Y me pregunto: a quiénes se parecerán los lectores de Ángel Escobar. Seguramente a los lectores de Julián del Casal y de César Vallejo. Aunque quizás no haya existido un escritor con el nombre de Julián del Casal. Ni mucho menos César Vallejo. Y quizás el poeta más doloroso e intenso de las últimas décadas sea el verdadero engendro de la literatura cubana. Un negro inédito y esquizofrénico que se suicida. Un libro que yo nunca he leído y que me estoy imaginando, sentado en uno de estos quicios duros, recostado a uno de estas paredes coloniales, mientras veo a las personas reunirse en torno al tradicional espectáculo de cada noche.

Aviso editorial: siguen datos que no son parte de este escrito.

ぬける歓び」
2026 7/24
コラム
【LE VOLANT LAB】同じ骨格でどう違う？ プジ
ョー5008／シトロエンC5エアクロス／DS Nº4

Esperan impacientes, y solo puedo meditar en las páginas que somos, en los diálogos, las descripciones y los puntos de giros que representamos en un texto mayor, en un texto que quizás sea, en la enciclopedia de la Historia, una línea borrosa, un párrafo incoherente, ajeno por completo al capítulo en cuestión.

Pregunto la hora. Las nueve de la noche, me dice una señora con cara de contenta. Una señora que ha comprado libros infantiles, seguramente para el nieto que la espera en casa. O para ella misma. Nunca sabremos.

El público está en vilo. Mañana regresarán. Se escucha un cañonazo, un estrépito seco, un estruendo de luz. En el olvido de quién nos habremos hecho costumbre. Qué hombre será la bala que ahora está cayendo a la bahía.